There’s a little overhead with this, but if the function is doing real work it might be negligible [1]. I’ve tested this a bit but I probably haven’t covered every way to call a function.


  1. earlier iterations were faster but covered fewer use cases ↩︎

4 Likes

hi @apalala

I prototyped an decorator which does your rewriting at runtime:

mutable_defaults.py

import inspect
import ast


class Singleton:
    pass


singleton = Singleton()


def singleton_node():
    return ast.Attribute(
        value=ast.Call(
            func=ast.Name(id="__import__"),
            args=[ast.Constant(value="mutable_defaults")],
            keywords=[],
        ),
        attr="singleton",
    )


def mutable_defaults(func):
    source = inspect.getsource(func)
    tree: ast.FunctionDef = ast.parse(source).body[0]
    tree.decorator_list = []
    args = tree.args
    header = []

    def handle_arg(arg, default):
        header.append(
            ast.fix_missing_locations(
                ast.If(
                    test=ast.Compare(
                        ops=[ast.Is()],
                        left=ast.Name(id=arg.arg, ctx=ast.Load()),
                        comparators=[singleton_node()],
                    ),
                    body=[
                        ast.Assign(
                            targets=[ast.Name(arg.arg, ctx=ast.Store())],
                            value=default,
                            type_comment=None,
                        )
                    ],
                    orelse=[],
                )
            )
        )

    # positional arguments
    for arg, default in zip(
        [*args.posonlyargs, *args.args][-len(args.defaults) :], args.defaults
    ):
        handle_arg(arg, default)
    args.defaults = [singleton_node() for _ in args.defaults]

    # keyword arguments
    for arg, default in zip(args.kwonlyargs, args.kw_defaults):
        if default is not None:
            handle_arg(arg, default)

    args.kw_defaults = [
        singleton_node() if default is not None else None
        for default in args.kw_defaults
    ]

    tree.body.insert(0, header)

    new_code = ast.unparse(ast.fix_missing_locations(tree))
    print(new_code)

    global_env = {}
    exec(new_code, global_env)

    new_func = global_env[tree.name]

    return new_func

example.py

from mutable_defaults import mutable_defaults


@mutable_defaults
def func(a, b=[]):
    b.append(a)
    return (a, b)


print(func(1))
print(func(2))


@mutable_defaults
def func(a, b=[], *, c={}):
    b.append(a * 2)
    c[a] = b
    print(c)


func(5)
func(6)

output:

def func(a, b=__import__('mutable_defaults').singleton):
    if b is __import__('mutable_defaults').singleton:
        b = []
    b.append(a)
    return (a, b)
(1, [1])
(2, [2])
def func(a, b=__import__('mutable_defaults').singleton, *, c=__import__('mutable_defaults').singleton):
    if b is __import__('mutable_defaults').singleton:
        b = []
    if c is __import__('mutable_defaults').singleton:
        c = {}
    b.append(a * 2)
    c[a] = b
    print(c)
{5: [10]}
{6: [12]}

some open points:

  • preserve signature
  • keep constant defaults like None or 5
  • call the original function instead of recompiling it into the new function

However, there are some limitations:

def func(a,l=[a]): # a is not defined
    pass

does not work because a has to be defined when func is defined.

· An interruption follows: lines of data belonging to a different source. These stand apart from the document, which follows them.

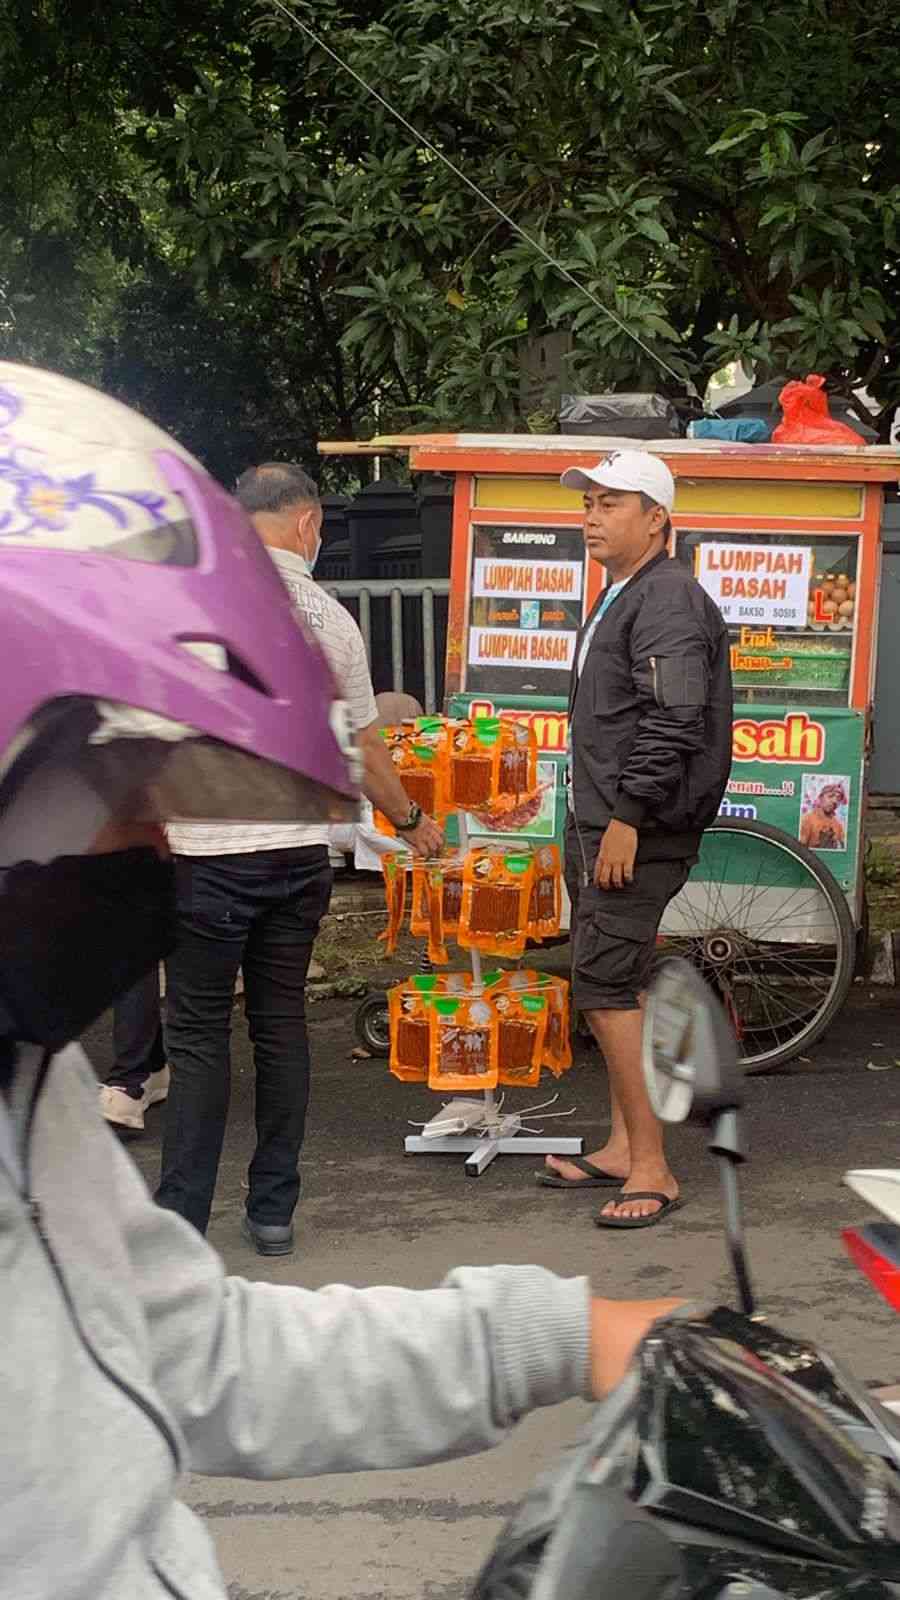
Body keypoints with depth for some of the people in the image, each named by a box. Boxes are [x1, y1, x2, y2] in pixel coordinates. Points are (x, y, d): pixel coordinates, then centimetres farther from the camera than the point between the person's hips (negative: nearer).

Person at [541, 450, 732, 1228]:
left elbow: (674, 721, -23)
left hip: (639, 833, -10)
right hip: (601, 824, 11)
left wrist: (628, 817, -24)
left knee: (606, 986, -12)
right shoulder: (620, 601, 18)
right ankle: (624, 1148, 22)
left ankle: (652, 1169, -8)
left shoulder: (668, 602, -15)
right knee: (616, 985, 14)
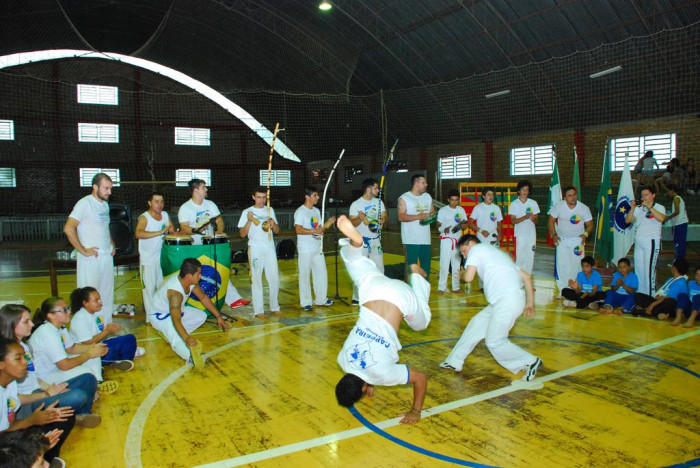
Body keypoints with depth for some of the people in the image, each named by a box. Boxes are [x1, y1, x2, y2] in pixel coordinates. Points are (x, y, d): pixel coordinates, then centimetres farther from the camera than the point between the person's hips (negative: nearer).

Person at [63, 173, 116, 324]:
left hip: (107, 256, 8)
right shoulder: (84, 204, -12)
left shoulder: (105, 204, 13)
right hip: (91, 258, -8)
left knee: (107, 294, 13)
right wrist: (83, 250, -18)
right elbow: (68, 229, -21)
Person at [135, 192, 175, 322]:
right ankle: (150, 317, 7)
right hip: (148, 260, -6)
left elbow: (172, 227, 19)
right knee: (149, 288, -1)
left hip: (163, 257, 6)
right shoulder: (144, 217, -13)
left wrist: (171, 230, -6)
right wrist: (160, 232, -34)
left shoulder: (165, 215, 7)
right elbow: (138, 233, -29)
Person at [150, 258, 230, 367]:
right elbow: (176, 320, -44)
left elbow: (203, 297, 3)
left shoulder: (191, 281, -14)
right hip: (160, 316, -9)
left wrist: (218, 316, 4)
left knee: (202, 316, 5)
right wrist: (186, 339, -58)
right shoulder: (175, 292, -38)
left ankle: (168, 332, 0)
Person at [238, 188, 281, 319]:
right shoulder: (247, 212, 0)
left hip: (270, 248, 4)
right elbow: (242, 234, -4)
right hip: (255, 248, -4)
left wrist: (273, 224, -7)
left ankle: (275, 307, 20)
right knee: (256, 279, -1)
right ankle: (258, 310, 5)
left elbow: (277, 231, 14)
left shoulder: (270, 210, 12)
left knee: (274, 278, 6)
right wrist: (249, 221, -18)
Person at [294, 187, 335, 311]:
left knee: (322, 273, 11)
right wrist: (314, 231, -25)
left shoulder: (316, 211, 13)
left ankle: (321, 299, 24)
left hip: (318, 248, 7)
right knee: (305, 275, 0)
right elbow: (298, 230, -20)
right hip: (305, 249, -7)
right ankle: (306, 302, 9)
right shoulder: (300, 212, -11)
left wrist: (328, 223, -3)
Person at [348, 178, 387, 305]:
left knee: (379, 268, 10)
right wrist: (360, 218, -31)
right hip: (361, 241, -5)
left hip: (376, 240, 5)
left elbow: (384, 217, 6)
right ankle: (357, 298, 5)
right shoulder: (355, 205, -9)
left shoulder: (379, 202, 6)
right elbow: (352, 224, -11)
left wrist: (382, 221, -18)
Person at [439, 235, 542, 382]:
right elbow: (527, 276, 24)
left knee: (493, 341, 0)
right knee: (476, 324, 17)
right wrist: (530, 302, 25)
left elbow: (468, 277, -9)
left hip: (508, 299, -10)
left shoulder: (476, 249, 6)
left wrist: (462, 274, 15)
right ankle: (454, 362, 25)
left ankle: (530, 362, 12)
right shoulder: (496, 252, 29)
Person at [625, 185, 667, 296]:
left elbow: (661, 218, -22)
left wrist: (649, 207, -21)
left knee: (649, 269, -9)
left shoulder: (659, 207, -1)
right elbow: (628, 220, 7)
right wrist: (632, 208, -5)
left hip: (651, 242, -6)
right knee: (638, 268, 9)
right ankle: (640, 292, 17)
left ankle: (651, 294, -4)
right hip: (638, 242, 6)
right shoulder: (639, 208, 13)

I don’t know if macros could help here PEP 638 – Syntactic Macros | peps.python.org

There’s no given reason why a defer should evaluate only once.

But I’m replying mostly to remind us that functional languages solved state-preserving values a long time ago with Monads.

(Attention @Rosuav )

def make_list(basis=[]):
    basis.append(42)
    basis.append(spam)
    print(basis)

Is that enough reason to guarantee that it evaluates only once? I think it would be EXTREMELY surprising if this printed out an empty list.